英シンクタンクのZ/Yenグループなどが9月に発表した「国際金融センター指数」によると、1位がニューヨーク、2位がロンドンなのは変わらず、先回3位に浮上した日本は上海と入れ替わる形で4位になった。5位は香港、6位はシンガポールだった。

 しかし、この10年ほどの間は、東京の定位置は5位か6位で、シンガポールや香港の下に甘んじてきた。今年に入り、デモで混乱した香港が順位を下げ、急浮上してきた上海の存在もあり、この顔触れが変わった形になったようだ。

 中国メディアの百家号は15日、長らく4大金融都市の1つになってきた「シンガポールの強さ」を分析しつつ、なぜ日本はアジアで最も発達した国なのに「金融センター」の地位を確立できないのかと問いかける記事を掲載した。

 日本はアジアで最も発展した先進国、また世界第3位の経済大国でもある。ではなぜ、日本は国際金融都市という地位でシンガポールに勝てないのだろうか。記事は、アセアン諸国の中心地というシンガポールの「地理的優位」を指摘したうえで、それ以上に税金面の優遇を含めた「充実した金融政策が魅力的」だと強調し、タックスヘイブンとも称されるシンガポールには「カネやヒトが集まる仕組みが整っている」と指摘した。
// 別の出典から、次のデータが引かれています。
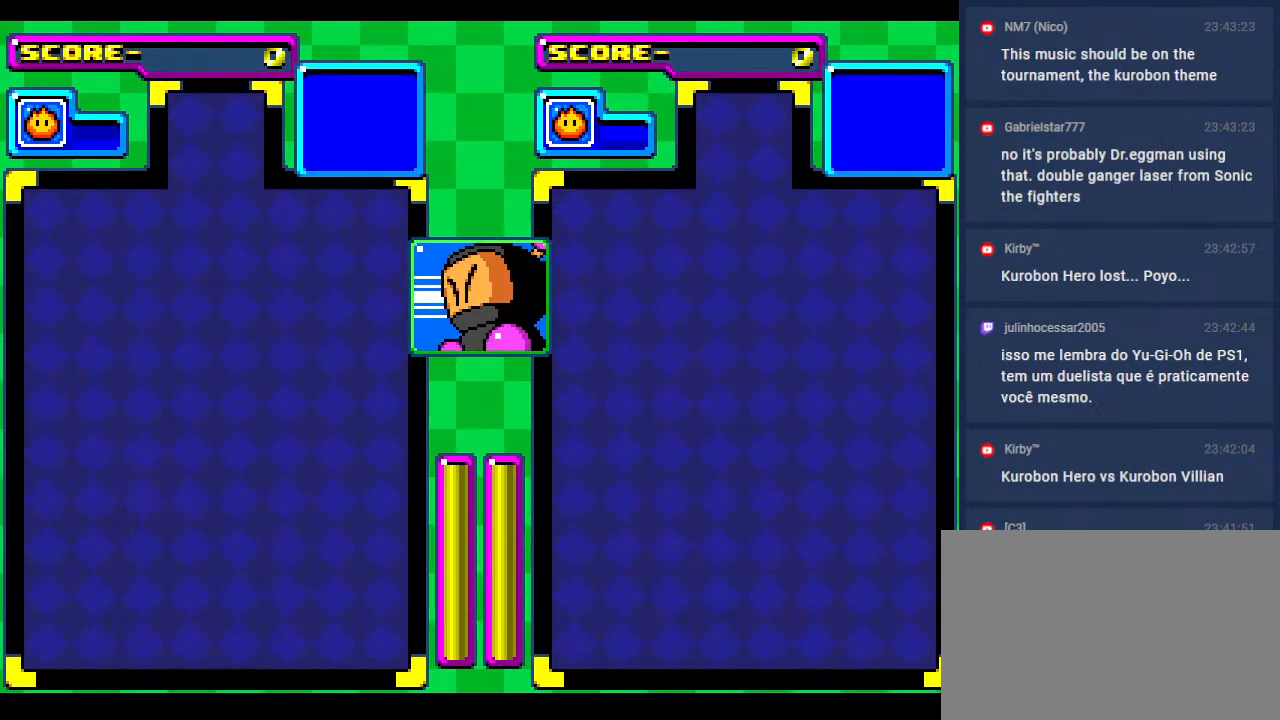
{"buttons": ["DPAD_DOWN"], "events": []}
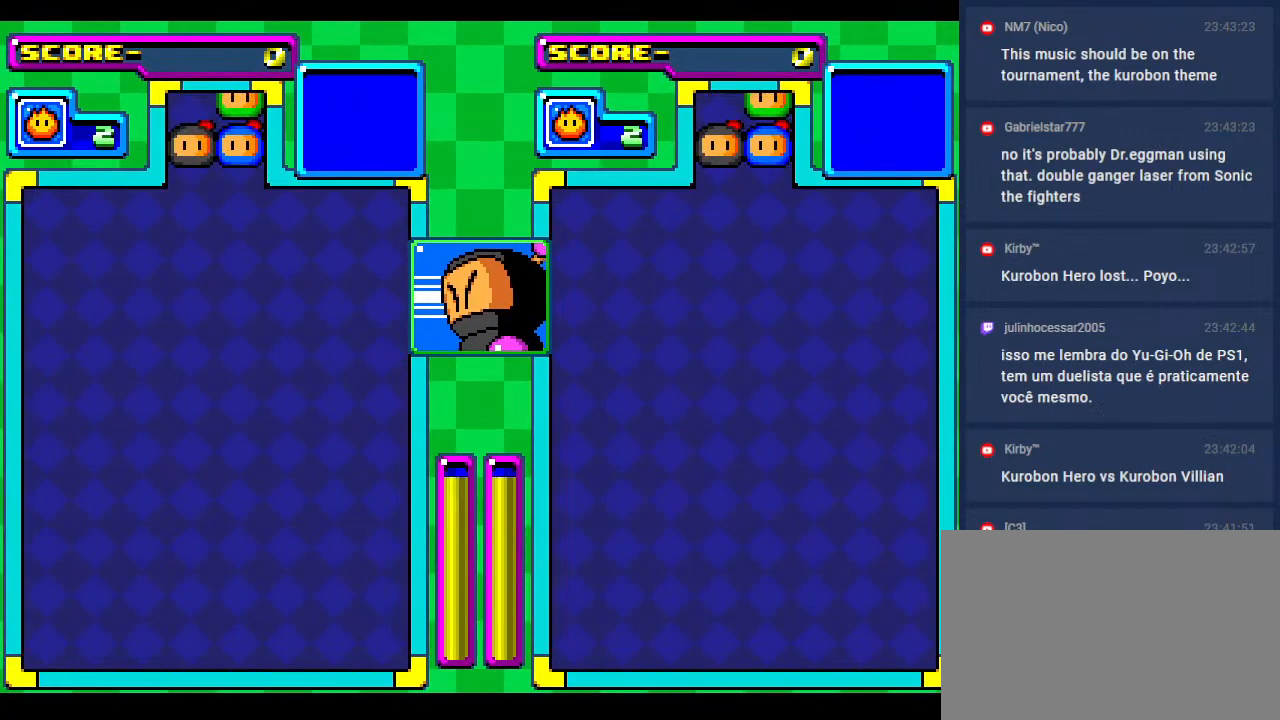
{"buttons": ["DPAD_LEFT"], "events": [[300, "DPAD_LEFT", "down"], [483, "DPAD_DOWN", "up"]]}
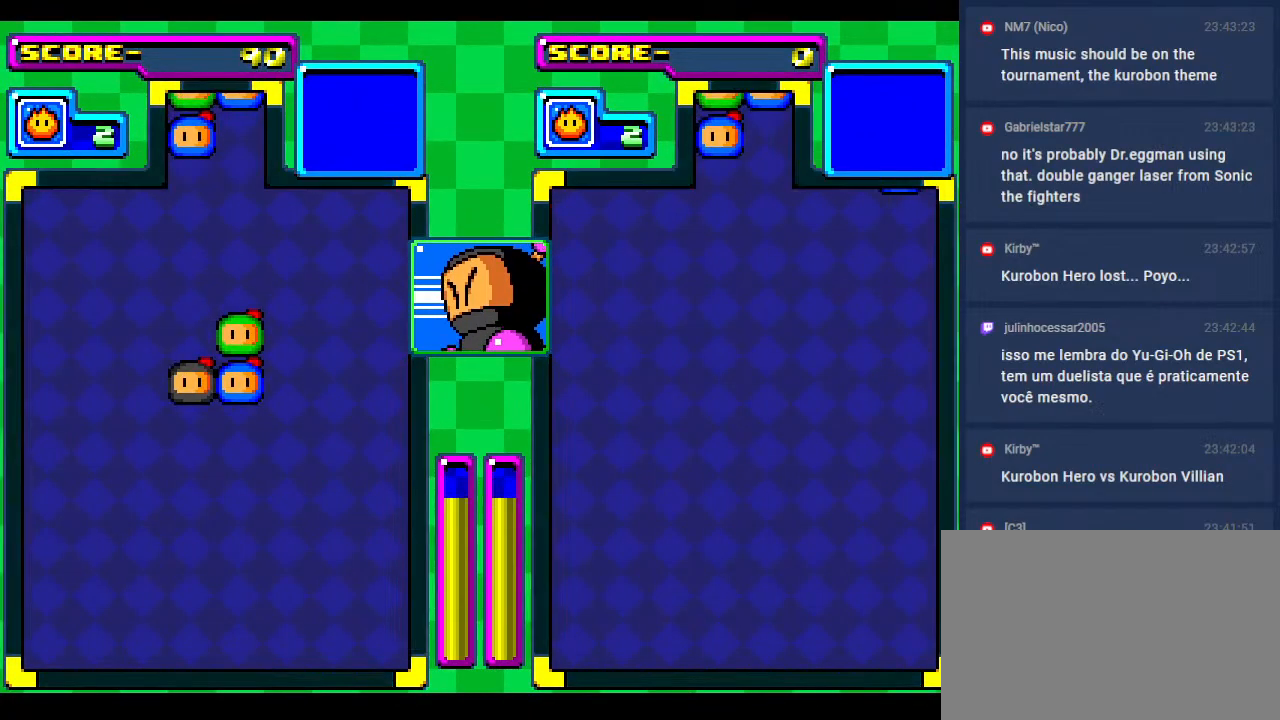
{"buttons": ["DPAD_DOWN"], "events": [[133, "DPAD_DOWN", "down"], [167, "DPAD_LEFT", "up"], [250, "DPAD_LEFT", "down"], [267, "DPAD_DOWN", "up"], [333, "DPAD_DOWN", "down"], [383, "DPAD_LEFT", "up"]]}
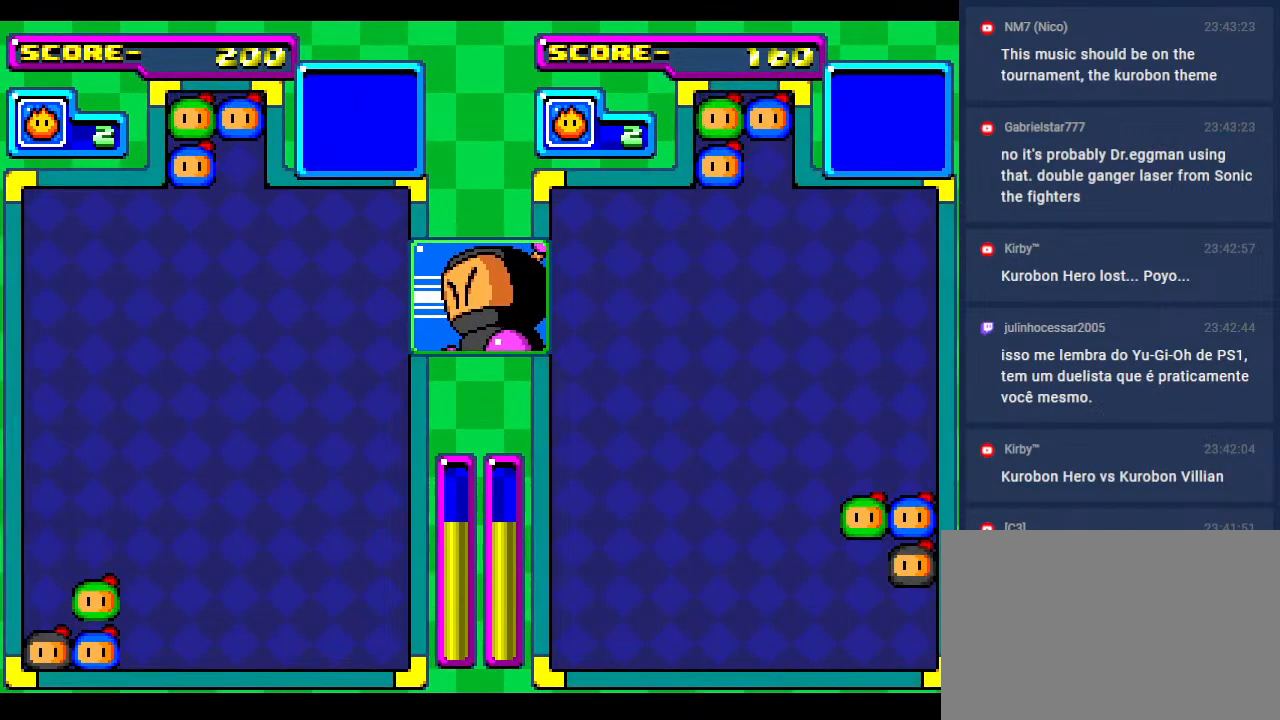
{"buttons": ["DPAD_DOWN"], "events": [[67, "DPAD_DOWN", "up"], [167, "DPAD_DOWN", "down"], [283, "DPAD_DOWN", "up"], [367, "DPAD_DOWN", "down"]]}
 最新のランキングでは6位となったシンガポールだが、今でも高い国際金融の競争力を維持しているのは間違いない。同時に、北京、深センが着実に順位を上げ、10位以内に食い込んでいるのも注目される。今回東京は4位になったが、日本は外国からの人材の流入も少ないなどの不利な点もあるため、国際金融センターとしての確固たる地位を築くことができていないと伝えている。(編集担当:村山健二)(イメージ写真提供:123RF)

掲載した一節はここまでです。